While there is not yet definitive evidence for the effectiveness of TCB-based cancer immunotherapies, it still seems likely that they will be the future basis for the most effective anti-cancer therapies.
First of all, it is very important to emphasise that it is so far, only, immune based-killing that can kill bystander target-negative cells. Killing bystander cells is essential for successful treatment since, in no case, will all the cells in a cancer express any desired target. There is good evidence for bystander killing by T cells activated by killing target-carrying cancer cells and then killing target-negative cancer cells in their vicinity [
24].
There are still many ways in which current approaches to TCB cancer immunotherapies could be improved. Most obviously, there is the use of combinations with a variety of checkpoint inhibitors and small molecular weight drugs such the tyrosine kinase inhibitors. For intracellular targets, there are ways to improve the choice of peptides which bind given HLA types to improve the specificity and affinity of their HLA binding. There are also ways to improve the affinity of the Tcrms binding their HLA/peptide target. There may also be ways to increase the patient’s cancer expression levels of ectopic and other targets.
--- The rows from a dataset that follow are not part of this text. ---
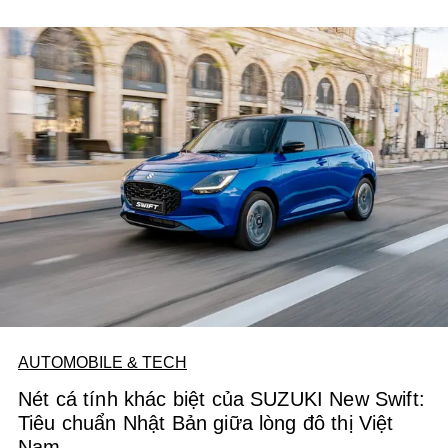
bản thân. Đó cũng là tinh thần xuyên suốt trong bộ ảnh
hợp tác giữa ASUS và Bim Nguyễn: một phong cách sống
đương đại, nơi công nghệ hiện diện một cách tinh tế –
mỏng nhẹ trong thiết kế, pin lâu cho hiệu suất bền bỉ, và AI
thông minh góp phần nâng tầm trải nghiệm sống linh hoạt
mỗi ngày.
AUTOMOBILE & TECH
Nét cá tính khác biệt của SUZUKI New Swift:
Tiêu chuẩn Nhật Bản giữa lòng đô thị Việt
Nam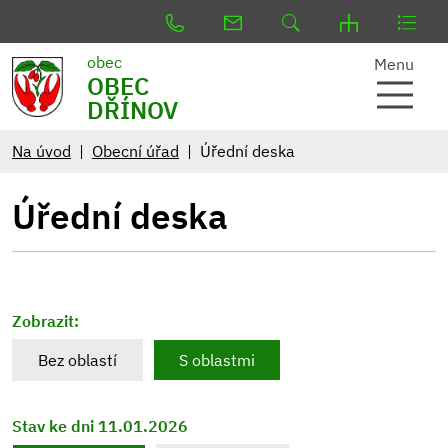
obec
Menu
OBEC
DŘÍNOV
Na úvod
Obecní úřad
Úřední deska
Úřední deska
Zobrazit:
Bez oblastí
S oblastmi
Stav ke dni 11.01.2026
Another approach could be to counter the inhibitory effect of the tumour microenvironment, for example, by attacking tumour-associated myofibroblasts through their expression of FAP (Fibroblast Activating Protein) [
25]. There is also considerable promise in improving the delivery of TCBs to their cancer targets, for example, by loading LNPs (Lipid Nano Particles) with the mRNA coding for the engineered antibody construct, following the success of mRNA-based anti-viral vaccination [
26].
We would also like to highlight that in addition to T cell-based immunotherapies, there are other immune cell type immunotherapies such as NK-cell-based therapies, CAR-NK [
27], and NK cell-specific engagers [
28,
29,
30] that will be developed in the future.
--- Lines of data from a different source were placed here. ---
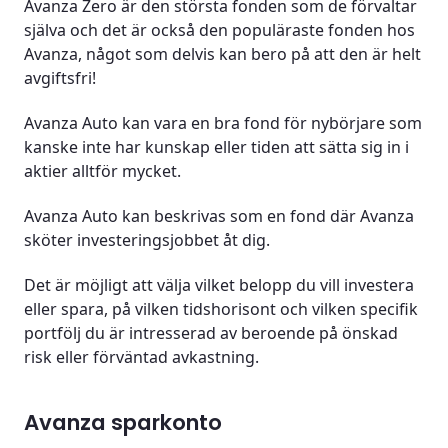
Avanza Zero är den största fonden som de förvaltar
själva och det är också den populäraste fonden hos
Avanza, något som delvis kan bero på att den är helt
avgiftsfri!
Avanza Auto kan vara en bra fond för nybörjare som
kanske inte har kunskap eller tiden att sätta sig in i
aktier alltför mycket.
Avanza Auto kan beskrivas som en fond där Avanza
sköter investeringsjobbet åt dig.
Det är möjligt att välja vilket belopp du vill investera
eller spara, på vilken tidshorisont och vilken specifik
portfölj du är intresserad av beroende på önskad
risk eller förväntad avkastning.
Avanza sparkonto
No single cancer target is ever likely to be enough to completely cure a cancer, whatever the approach to therapy. This is because there are nearly always enough cells in a cancer for at least one resistant mutation to occur that will give rise to selection for resistance to the treatment. The development of resistance to treatment can only be securely overcome if several targets are attacked at the same time. This emphasizes the need to search for good new targets for immunotherapy.
Our conclusion is that, while there still may be many hurdles in the way, engineered bispecific T cell attracting monoclonal antibody-mediated killing of cancer cells, based on targeting ectopic and other more or less cancer-specific expressed proteins, is, so far, the most promising approach for achieving novel effective cancer immunotherapies.